Professor Melissa Little leads the Kidney Regeneration Laboratory at the Murdoch Children’s Research Institute where she holds an NHMRC Senior Principal Research Fellowship and CEO of the Novo Nordisk Foundation Centre for Stem Cell Medicine (reNEW). She received the 2021 Marshall and Warren Ideas Grant Award for her work generating kidney organoids from human pluripotent stem cells and developing novel engineering approaches to integrate transplanted tissue to the host kidney.
Research Council chair Professor Steve Wesselingh and Professor Melissa Little on the evening of the NHMRC Research Excellence Awards held in March 2022.
Being recognized with this Marshall and Warren award is a clear signal of the innovation of our research. In the spirit of Marshall and Warren, we are attempting what has been regarded as not possible because the impact will be so significant. End stage kidney disease is increasing in prevalence at 6 per cent per annum, costs in excess of $US25 billion per annum in the US alone and has been identified as one of the major chronic diseases of today. Despite this, only 1 in 4 patients will receive a transplant, mortality on dialysis is 60 per cent across a five-year period and no other treatment options are available.

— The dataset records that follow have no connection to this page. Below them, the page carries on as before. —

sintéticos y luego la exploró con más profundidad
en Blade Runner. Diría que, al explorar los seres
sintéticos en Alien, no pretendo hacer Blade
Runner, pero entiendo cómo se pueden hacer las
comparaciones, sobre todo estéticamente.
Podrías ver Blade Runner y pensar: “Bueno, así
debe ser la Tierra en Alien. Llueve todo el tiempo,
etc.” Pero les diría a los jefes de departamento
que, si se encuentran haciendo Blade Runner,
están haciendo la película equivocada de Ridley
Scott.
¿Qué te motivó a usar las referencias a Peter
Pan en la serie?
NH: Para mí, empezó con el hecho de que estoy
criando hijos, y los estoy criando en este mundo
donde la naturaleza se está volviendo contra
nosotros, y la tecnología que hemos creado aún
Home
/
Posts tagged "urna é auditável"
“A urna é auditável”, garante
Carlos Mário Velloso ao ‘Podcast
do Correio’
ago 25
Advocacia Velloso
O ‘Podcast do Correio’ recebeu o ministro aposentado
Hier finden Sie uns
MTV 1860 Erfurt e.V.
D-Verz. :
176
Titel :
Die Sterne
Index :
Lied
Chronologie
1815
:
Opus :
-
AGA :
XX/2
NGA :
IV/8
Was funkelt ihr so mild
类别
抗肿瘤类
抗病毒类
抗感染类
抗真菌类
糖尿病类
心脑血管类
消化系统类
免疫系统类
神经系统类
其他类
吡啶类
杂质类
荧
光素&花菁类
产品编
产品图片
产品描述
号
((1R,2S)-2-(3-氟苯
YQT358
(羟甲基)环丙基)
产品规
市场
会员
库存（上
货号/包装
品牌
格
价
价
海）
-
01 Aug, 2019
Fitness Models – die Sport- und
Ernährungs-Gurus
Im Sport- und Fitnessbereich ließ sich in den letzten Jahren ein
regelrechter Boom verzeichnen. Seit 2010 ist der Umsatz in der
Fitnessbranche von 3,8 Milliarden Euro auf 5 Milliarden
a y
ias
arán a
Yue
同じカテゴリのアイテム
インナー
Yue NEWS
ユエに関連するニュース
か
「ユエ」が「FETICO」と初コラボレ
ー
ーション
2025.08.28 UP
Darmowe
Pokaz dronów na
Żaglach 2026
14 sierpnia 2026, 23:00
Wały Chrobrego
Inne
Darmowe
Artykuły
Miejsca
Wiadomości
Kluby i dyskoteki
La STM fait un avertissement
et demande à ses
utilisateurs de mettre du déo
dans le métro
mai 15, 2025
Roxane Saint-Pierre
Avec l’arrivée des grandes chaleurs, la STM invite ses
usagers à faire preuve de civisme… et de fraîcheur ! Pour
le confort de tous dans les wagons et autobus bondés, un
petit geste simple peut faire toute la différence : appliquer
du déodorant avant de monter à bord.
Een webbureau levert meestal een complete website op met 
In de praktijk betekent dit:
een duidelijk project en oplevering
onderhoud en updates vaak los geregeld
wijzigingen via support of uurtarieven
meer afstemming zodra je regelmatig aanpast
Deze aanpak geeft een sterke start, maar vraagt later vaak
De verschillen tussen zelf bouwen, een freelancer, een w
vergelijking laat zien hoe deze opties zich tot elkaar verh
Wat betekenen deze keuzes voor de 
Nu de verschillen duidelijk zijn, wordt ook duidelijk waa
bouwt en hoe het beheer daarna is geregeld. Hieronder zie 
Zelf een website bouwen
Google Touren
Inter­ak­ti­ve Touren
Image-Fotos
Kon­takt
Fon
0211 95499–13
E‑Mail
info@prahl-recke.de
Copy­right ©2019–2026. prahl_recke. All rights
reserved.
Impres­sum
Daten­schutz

As pioneers in the field of creating human kidney tissue from pluripotent stem cells, we have very rapidly made the impossible possible and begun to apply kidney organoids to better understanding of human development and the modelling of genetic kidney disease. We have also begun the process of showing that we can scale up tissue production using cellular bioprinting or bioreactor culture. The step from this to engineering a functionally useful and transplantable tissue is a really enormous one, but we have identified the many challenges and how they may be addressed. The specific aim of this application is connectivity. If we succeed in showing we can induce connectivity of a transplant to the underlying patient organ, the path to clinical trial is open to us.
I have worked on the kidney for my entire career, from renal physiology, renal cancer, renal development and renal genetics. It is on the more than 30 years of basic understanding of the cellular and molecular basis of kidney development that these major advances in stem cell-derived kidney engineering are based. A key driver throughout my career has been to ask what my research may be able to do for the patient population. To this end, I have always applied whatever technology is available and let the question guide what research needs to be performed. Ensuring that fundamental research is supported, but also that it does enable medical advancement, is a critical role for the NHMRC and I am incredibly grateful for their support.